BEGIN

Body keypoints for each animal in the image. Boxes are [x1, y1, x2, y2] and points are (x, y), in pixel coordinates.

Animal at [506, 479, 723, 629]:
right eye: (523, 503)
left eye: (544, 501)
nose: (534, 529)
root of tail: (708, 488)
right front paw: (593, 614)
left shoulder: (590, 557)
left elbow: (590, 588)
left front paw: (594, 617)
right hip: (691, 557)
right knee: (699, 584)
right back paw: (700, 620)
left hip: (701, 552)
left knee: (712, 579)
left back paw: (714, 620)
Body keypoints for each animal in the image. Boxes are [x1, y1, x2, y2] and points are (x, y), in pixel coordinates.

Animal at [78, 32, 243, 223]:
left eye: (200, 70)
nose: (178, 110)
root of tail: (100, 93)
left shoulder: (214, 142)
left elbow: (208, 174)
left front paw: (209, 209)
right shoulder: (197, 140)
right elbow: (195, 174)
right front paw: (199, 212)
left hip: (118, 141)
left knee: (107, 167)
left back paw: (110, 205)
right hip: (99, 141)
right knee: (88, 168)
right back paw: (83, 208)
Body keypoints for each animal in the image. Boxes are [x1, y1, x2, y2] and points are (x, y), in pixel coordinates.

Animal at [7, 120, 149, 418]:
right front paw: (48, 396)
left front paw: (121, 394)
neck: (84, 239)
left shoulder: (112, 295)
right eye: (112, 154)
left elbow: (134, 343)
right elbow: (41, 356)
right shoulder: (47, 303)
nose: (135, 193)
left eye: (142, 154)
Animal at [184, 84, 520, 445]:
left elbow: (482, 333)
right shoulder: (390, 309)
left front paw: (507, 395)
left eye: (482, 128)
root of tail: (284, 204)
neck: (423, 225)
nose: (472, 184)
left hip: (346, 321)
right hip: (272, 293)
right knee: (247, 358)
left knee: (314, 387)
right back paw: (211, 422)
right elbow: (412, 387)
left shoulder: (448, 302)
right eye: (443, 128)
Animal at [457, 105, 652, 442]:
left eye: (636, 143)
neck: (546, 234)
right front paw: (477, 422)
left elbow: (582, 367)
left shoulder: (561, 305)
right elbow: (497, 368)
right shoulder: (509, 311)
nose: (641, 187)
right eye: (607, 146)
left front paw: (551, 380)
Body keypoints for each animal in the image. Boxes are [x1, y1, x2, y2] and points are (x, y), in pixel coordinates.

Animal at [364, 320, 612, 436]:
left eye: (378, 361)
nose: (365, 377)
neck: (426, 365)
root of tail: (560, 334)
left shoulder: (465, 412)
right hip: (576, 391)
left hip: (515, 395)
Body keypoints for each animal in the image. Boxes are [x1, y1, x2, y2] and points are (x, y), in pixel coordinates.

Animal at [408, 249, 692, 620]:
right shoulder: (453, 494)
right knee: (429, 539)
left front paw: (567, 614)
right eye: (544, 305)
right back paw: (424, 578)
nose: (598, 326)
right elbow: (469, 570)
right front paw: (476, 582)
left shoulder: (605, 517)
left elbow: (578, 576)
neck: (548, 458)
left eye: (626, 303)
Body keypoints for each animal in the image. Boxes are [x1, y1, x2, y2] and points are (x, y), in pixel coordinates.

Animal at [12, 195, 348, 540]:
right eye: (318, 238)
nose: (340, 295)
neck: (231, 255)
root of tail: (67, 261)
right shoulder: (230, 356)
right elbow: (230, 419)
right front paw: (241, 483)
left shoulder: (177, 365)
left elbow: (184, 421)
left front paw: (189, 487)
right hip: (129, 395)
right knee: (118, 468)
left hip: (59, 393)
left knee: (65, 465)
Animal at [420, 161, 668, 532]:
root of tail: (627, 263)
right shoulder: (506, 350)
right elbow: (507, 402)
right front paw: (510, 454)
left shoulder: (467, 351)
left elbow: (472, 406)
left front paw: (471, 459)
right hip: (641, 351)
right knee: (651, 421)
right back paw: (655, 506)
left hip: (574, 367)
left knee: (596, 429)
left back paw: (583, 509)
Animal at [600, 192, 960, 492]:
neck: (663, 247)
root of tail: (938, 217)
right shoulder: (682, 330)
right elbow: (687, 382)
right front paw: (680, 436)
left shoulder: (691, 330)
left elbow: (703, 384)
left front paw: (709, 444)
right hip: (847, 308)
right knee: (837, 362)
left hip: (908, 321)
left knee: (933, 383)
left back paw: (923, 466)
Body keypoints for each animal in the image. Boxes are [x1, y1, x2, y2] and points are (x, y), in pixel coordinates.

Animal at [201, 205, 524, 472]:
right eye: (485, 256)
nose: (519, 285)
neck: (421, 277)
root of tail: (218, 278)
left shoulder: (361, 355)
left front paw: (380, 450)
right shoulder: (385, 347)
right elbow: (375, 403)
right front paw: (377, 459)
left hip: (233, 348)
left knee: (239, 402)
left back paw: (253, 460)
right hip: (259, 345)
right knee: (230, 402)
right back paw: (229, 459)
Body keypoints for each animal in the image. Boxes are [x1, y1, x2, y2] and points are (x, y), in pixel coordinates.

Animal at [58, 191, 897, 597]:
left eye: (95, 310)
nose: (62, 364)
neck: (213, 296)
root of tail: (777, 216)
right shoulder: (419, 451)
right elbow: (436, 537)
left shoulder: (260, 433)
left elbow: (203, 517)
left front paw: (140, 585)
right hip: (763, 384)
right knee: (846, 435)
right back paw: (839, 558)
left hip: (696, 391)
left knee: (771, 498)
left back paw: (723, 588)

END

TASK DESCRIPTION:
Could you print the material above once more, exactly as it stands?

PROBLEM SOLUTION:
Body keypoints for each animal in the image. Boxes are [x1, y1, x2, y2] and points are (x, y), in pixel coordinates.

Animal at [506, 479, 723, 629]:
right eye: (523, 503)
left eye: (544, 501)
nose: (534, 529)
root of tail: (708, 488)
right front paw: (593, 614)
left shoulder: (590, 557)
left elbow: (590, 588)
left front paw: (594, 617)
right hip: (691, 557)
right knee: (699, 584)
right back paw: (700, 620)
left hip: (701, 552)
left knee: (712, 579)
left back paw: (714, 620)
Body keypoints for each animal in the image. Boxes are [x1, y1, x2, y2] and points are (x, y), in pixel coordinates.

Animal at [78, 32, 243, 223]:
left eye: (200, 70)
nose: (178, 110)
root of tail: (100, 93)
left shoulder: (214, 142)
left elbow: (208, 174)
left front paw: (209, 209)
right shoulder: (197, 140)
right elbow: (195, 174)
right front paw: (199, 212)
left hip: (118, 141)
left knee: (107, 167)
left back paw: (110, 205)
right hip: (99, 141)
right knee: (88, 168)
right back paw: (83, 208)
Body keypoints for each animal in the image. Boxes are [x1, y1, x2, y2] and points are (x, y), in pixel coordinates.

Animal at [7, 120, 149, 418]:
right front paw: (48, 396)
left front paw: (121, 394)
neck: (84, 239)
left shoulder: (112, 295)
right eye: (112, 154)
left elbow: (134, 343)
right elbow: (41, 356)
right shoulder: (47, 303)
nose: (135, 193)
left eye: (142, 154)
Animal at [184, 84, 520, 445]:
left elbow: (482, 333)
right shoulder: (390, 309)
left front paw: (507, 395)
left eye: (482, 128)
root of tail: (284, 204)
neck: (423, 225)
nose: (472, 184)
left hip: (346, 321)
right hip: (272, 293)
right knee: (247, 358)
left knee: (314, 387)
right back paw: (211, 422)
right elbow: (412, 387)
left shoulder: (448, 302)
right eye: (443, 128)
Animal at [457, 105, 652, 442]:
left eye: (636, 143)
neck: (546, 234)
right front paw: (477, 422)
left elbow: (582, 367)
left shoulder: (561, 305)
right elbow: (497, 368)
right shoulder: (509, 311)
nose: (641, 187)
right eye: (607, 146)
left front paw: (551, 380)
Body keypoints for each animal in the image. Boxes are [x1, y1, x2, y2] and points are (x, y), in pixel coordinates.

Animal at [364, 320, 612, 436]:
left eye: (378, 361)
nose: (365, 377)
neck: (426, 365)
root of tail: (560, 334)
left shoulder: (465, 412)
right hip: (576, 391)
left hip: (515, 395)
Body keypoints for each animal in the image. Boxes are [x1, y1, x2, y2] and points are (x, y), in pixel coordinates.

Animal at [408, 249, 692, 620]:
right shoulder: (453, 494)
right knee: (429, 539)
left front paw: (567, 614)
right eye: (544, 305)
right back paw: (424, 578)
nose: (598, 326)
right elbow: (469, 570)
right front paw: (476, 582)
left shoulder: (605, 517)
left elbow: (578, 576)
neck: (548, 458)
left eye: (626, 303)
Body keypoints for each animal in the image. Boxes are [x1, y1, x2, y2] and points are (x, y), in pixel coordinates.

Animal at [12, 195, 348, 540]:
right eye: (318, 238)
nose: (340, 295)
neck: (231, 255)
root of tail: (67, 261)
right shoulder: (230, 356)
right elbow: (230, 419)
right front paw: (241, 483)
left shoulder: (177, 365)
left elbow: (184, 421)
left front paw: (189, 487)
right hip: (129, 395)
right knee: (118, 468)
left hip: (59, 393)
left knee: (65, 465)
Animal at [420, 161, 668, 532]:
root of tail: (627, 263)
right shoulder: (506, 350)
right elbow: (507, 402)
right front paw: (510, 454)
left shoulder: (467, 351)
left elbow: (472, 406)
left front paw: (471, 459)
right hip: (641, 351)
right knee: (651, 421)
right back paw: (655, 506)
left hip: (574, 367)
left knee: (596, 429)
left back paw: (583, 509)
Animal at [600, 192, 960, 492]:
neck: (663, 247)
root of tail: (938, 217)
right shoulder: (682, 330)
right elbow: (687, 382)
right front paw: (680, 436)
left shoulder: (691, 330)
left elbow: (703, 384)
left front paw: (709, 444)
right hip: (847, 308)
right knee: (837, 362)
left hip: (908, 321)
left knee: (933, 383)
left back paw: (923, 466)
Body keypoints for each animal in the image. Boxes are [x1, y1, x2, y2] and points are (x, y), in pixel coordinates.

Animal at [201, 205, 524, 472]:
right eye: (485, 256)
nose: (519, 285)
neck: (421, 277)
root of tail: (218, 278)
left shoulder: (361, 355)
left front paw: (380, 450)
right shoulder: (385, 347)
right elbow: (375, 403)
right front paw: (377, 459)
left hip: (233, 348)
left knee: (239, 402)
left back paw: (253, 460)
right hip: (259, 345)
right knee: (230, 402)
right back paw: (229, 459)
Body keypoints for each animal in the image. Boxes are [x1, y1, x2, y2] and points are (x, y), in pixel coordinates.

Animal at [58, 191, 897, 597]:
left eye: (95, 310)
nose: (62, 364)
neck: (213, 296)
root of tail: (777, 216)
right shoulder: (419, 451)
right elbow: (436, 537)
left shoulder: (260, 433)
left elbow: (203, 517)
left front paw: (140, 585)
right hip: (763, 384)
right knee: (846, 435)
right back paw: (839, 558)
left hip: (696, 391)
left knee: (771, 498)
left back paw: (723, 588)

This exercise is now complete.